The violent past of our galaxy's black hole could help us solve a cosmic mystery

Impact

The supermassive black hole at the center of our galaxy is pretty quiet now, but new research suggests that 6 million years ago it was raging and gobbling up matter. Scientists think it could explain where some of the missing matter in our galaxy is. 

Our Milky Way has a mass that's 1 trillion to 2 trillion times the mass of the sun, according to the Harvard-Smithsonian Center for Astrophysics. Scientists think that five-sixths of all that mass is made of a mysterious substance called dark matter. The rest, about 150 billion to 300 billion times the mass of the sun, is normal matter. The problem is that we can only account for 65 billion solar masses of it. 

The new research suggests that the missing mass is tied up in million-degree fog that's spread all across the galaxy.

"We played a cosmic game of hide-and-seek," lead author Fabrizio Nicastro said in a statement. "We analyzed archival X-ray observations from the XMM-Newton spacecraft and found that the missing mass is in the form of a million-degree gaseous fog permeating our galaxy. That fog absorbs X-rays from more distant background sources."

Where did the fog come from? The team used computer models and X-ray observations and realized matter wasn't distributed evenly in the background fog. They discovered a giant empty bubble at the center of our galaxy. It seems the black hole, called Sagittarius A*, that sits in the center of our galaxy attacked that bubble of gaseous matter 6 million years ago. Some of the gas was swallowed up by the black hole, and the rest was ejected from the galaxy at two million miles per hour, according to the Harvard-Smithsonian Center for Astrophysics.

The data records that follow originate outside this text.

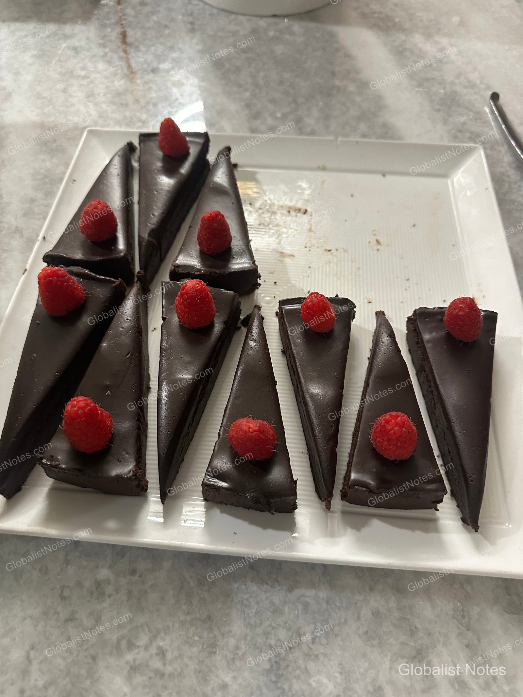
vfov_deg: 71.6
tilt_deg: -57.6
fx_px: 483
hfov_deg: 56.8
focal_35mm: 24
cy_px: 348
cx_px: 262
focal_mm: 6.86
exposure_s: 1/60
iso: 400
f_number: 1.78
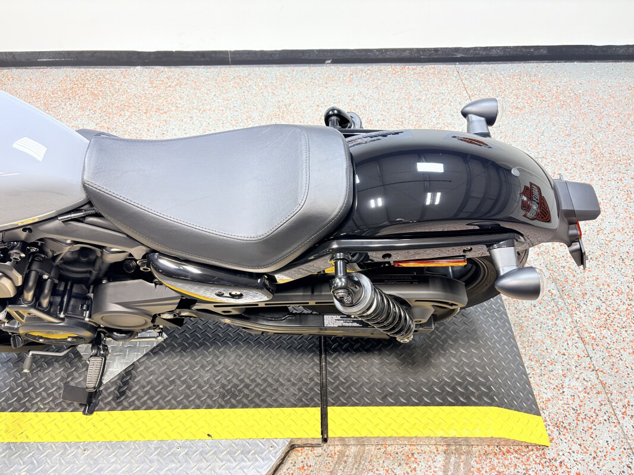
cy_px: 238
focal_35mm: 26
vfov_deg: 53.1
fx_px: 476
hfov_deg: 67.3
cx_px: 317
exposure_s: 1/120
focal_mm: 5.96
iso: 100
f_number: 1.6
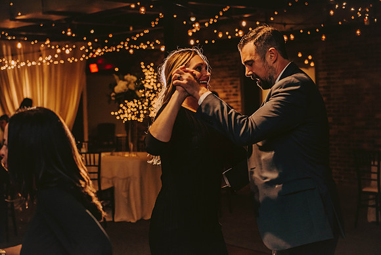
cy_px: 128
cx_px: 190
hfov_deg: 28.8
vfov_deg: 19.5
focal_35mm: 70
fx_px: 741
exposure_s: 1/200
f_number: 3.5
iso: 2000
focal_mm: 70
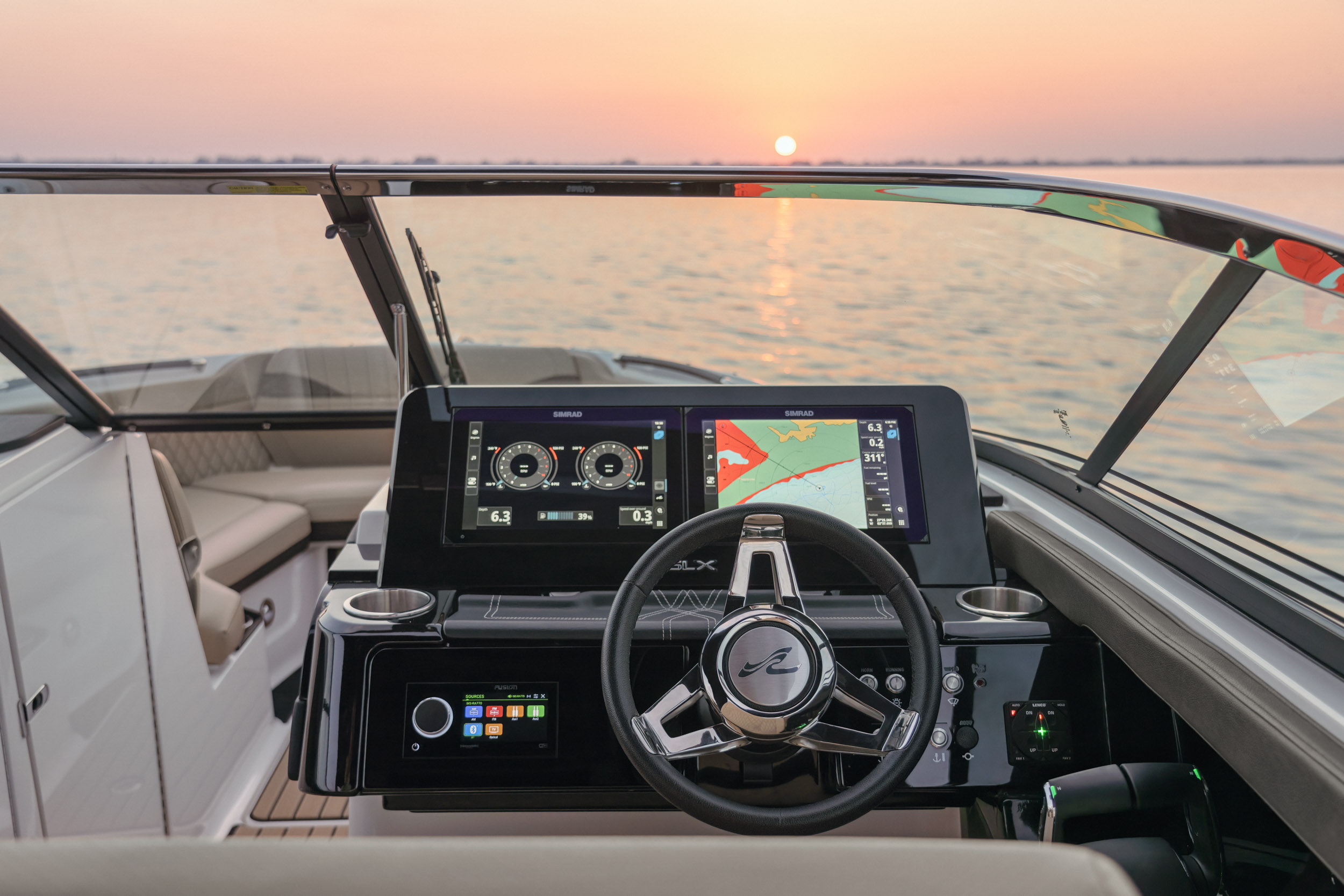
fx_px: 1307
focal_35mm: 35
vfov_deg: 37.9
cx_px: 672
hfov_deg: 54.4
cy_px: 448
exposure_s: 1/200
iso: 200
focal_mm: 35
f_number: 4
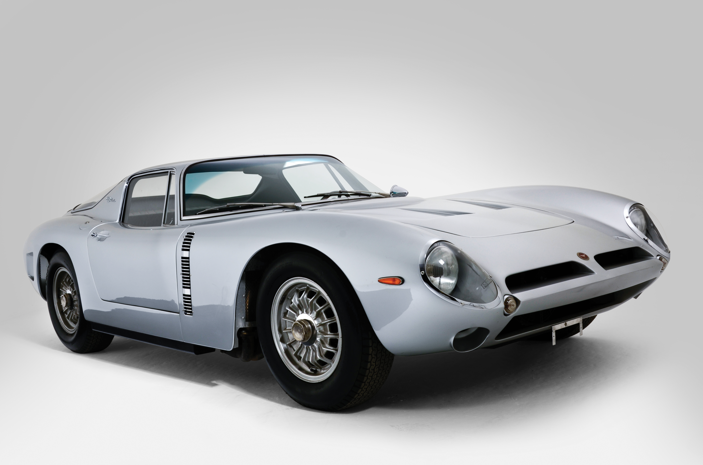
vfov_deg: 31.8
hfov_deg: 46.5
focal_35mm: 42
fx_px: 818
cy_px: 232
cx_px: 352
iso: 100
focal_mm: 28
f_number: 13
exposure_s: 1/100
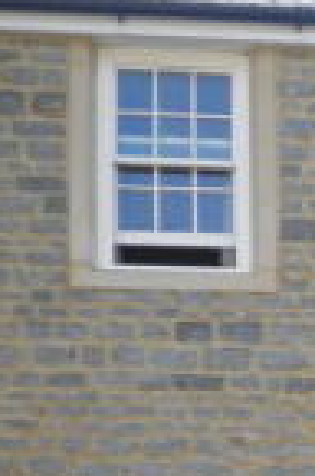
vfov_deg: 13.0
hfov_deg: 8.2
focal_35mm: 151
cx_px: 786
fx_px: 1991
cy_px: 688
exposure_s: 1/250
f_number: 3.1
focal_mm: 6.4
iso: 64
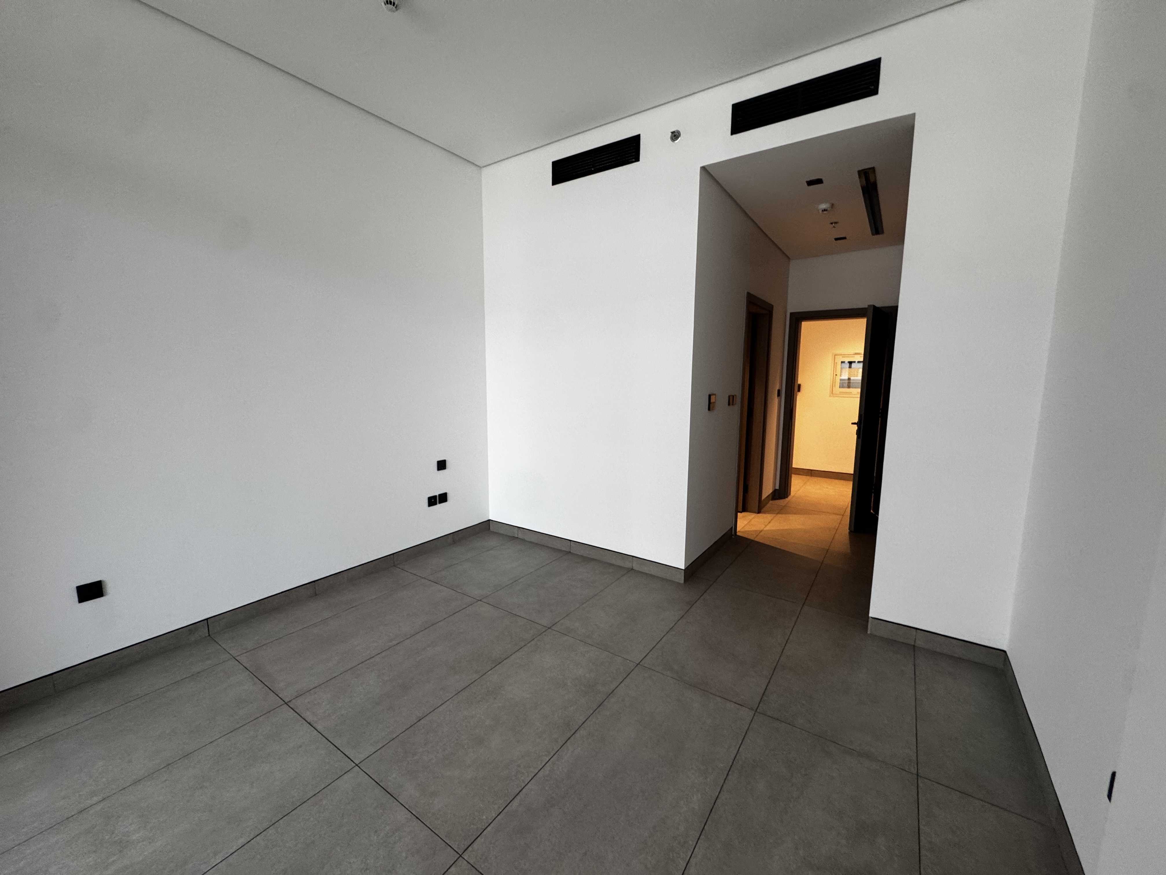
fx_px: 472
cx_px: 583
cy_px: 438
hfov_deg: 102.1
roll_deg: -0.3
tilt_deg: -8.0
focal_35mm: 14
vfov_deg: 85.7
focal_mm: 2.22
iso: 200
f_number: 2.2
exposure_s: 1/50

NASA/UMass/D.Wang et al/STScI

The theory has more support, too. A patch of 6 million-year-old stars sit at the center of our galaxy. Those stars likely formed from the same bubble that the black hole was feeding on, according to the Harvard-Smithsonian Center for Astrophysics. 

The math makes sense too. All that gas swallowed or ejected by the black hole adds up to about 130 billion solar masses. Add that to the 65 billion solar masses we can account for, and it brings the total amount of normal matter up to 195 billion solar masses. That number falls within the predicted range.

We'll need more research before scientists know for sure there that this background fog accounts for the missing Milky Way gas. There are two future X-ray missions planned that might reveal more about the missing mass in our galaxy.